*Selected text*:
Such things are legends made out of; 77 of Alban Berg's formative entries in the art song genre were for many decades suppressed by the estate of the composer, save seven numbers extracted for a publication entitled Sieben Frühe Lieder (Seven Early Songs), published in 1955. The other 70 sat in an alleged box kept beneath Berg's widow's bed, along with sketches that would serve to complete the unfinished opera Lulu. No one was permitted to touch these manuscripts. After Berg's widow died, the completed Lulu appeared almost immediately, but nothing happened with the group of songs now known as Berg's Jugendlieder. Tantalizing evidence of the Jugendlieder surfaced in a late-'70s issue of The Musical Quarterly, revealing that they'd at least been inspected by a musicologist, who included musical examples as illustrations, but was prohibited from publishing even one whole song. Despite the long shadow that Berg casts over the history of music since his untimely death in 1935, his output remains frustratingly small, despite the two big operas, Wozzeck and Lulu. Certainly 70 previously unknown songs from Berg's hand would be big news, and yield treasures apace, no?

*Record extracts*:

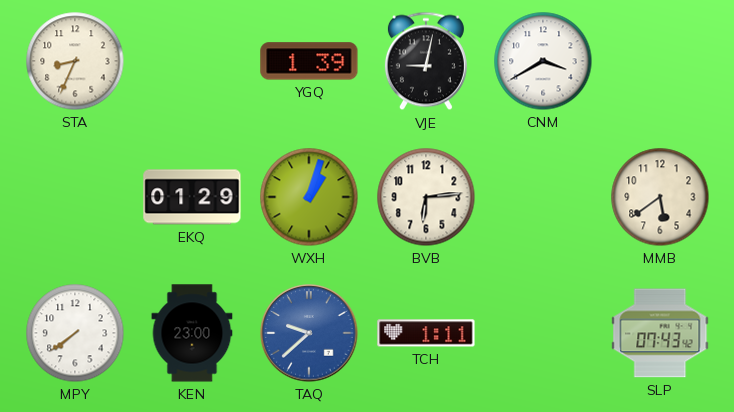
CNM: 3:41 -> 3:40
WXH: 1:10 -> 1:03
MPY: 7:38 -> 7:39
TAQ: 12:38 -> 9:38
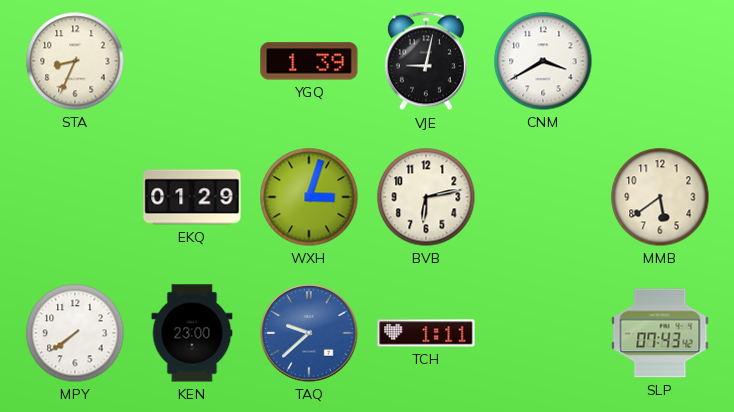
WXH: 1:03 -> 3:03
BVB: 6:14 -> 6:13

*Exercise 1*: In the passage about Alban Berg's early songs, what year was Sieben Frühe Lieder published?
*Exercise 2*: Continue the passage about Alban Berg's early songs, starting right after its final sentence.

*Expected output 1*: 1955

*Expected output 2*:
Finally, a selection of 46 of Berg's Jugendlieder was published by Universal Edition in the mid-'80s, a little past the point when their appearance in print would have generated the most interest. Recordings taken from songs found among the Jugendlieder have trickled, rather than poured, into the catalog since then, with the redoubtable soprano
Mitsuko Shirai presenting the most generous airing of them, prior to this release, on a 1990 Capriccio disc. Egyptian-Swedish soprano
Hélène Lindqvist has lately more brought us this first full-length disc limited only to Jugendlieder on col legno, Alban Berg: Jugendlieder (Songs from the Youth). It contains 39 selections, Berg songs that date from 1900 up until the time he was just about finished in his studies with Arnold Schoenberg, 1908.
Neither Alban nor Mrs. Berg should have felt embarrassed by any of these lieder, as all of them are of the highest quality. The earliest ones clearly demonstrate the decisive affect that Hugo Wolf's example had on Berg's own songwriting. Seeing a song in printed form is nothing like hearing it, and from this disc we learn that Berg was twisting around harmonies in a way that prefigures his mature style as early as Augenblicke (1904), even earlier than the author of The Musical Quarterly article placed it in the '70s. The performance, though, is less than ideal, as it appears that
Lindqvist is a singer who is more attuned to operatic performance than lied, as her singing is rather straightforward, is not very emphatic, and she doesn't seem to have a good grasp of what constitutes style in the cabaret songs heard here. She and accompanist
Philipp Vogler are an odd couple, in that he plays very boldly, drowns
Lindqvist a couple of times, and seems to be pulling her along at others.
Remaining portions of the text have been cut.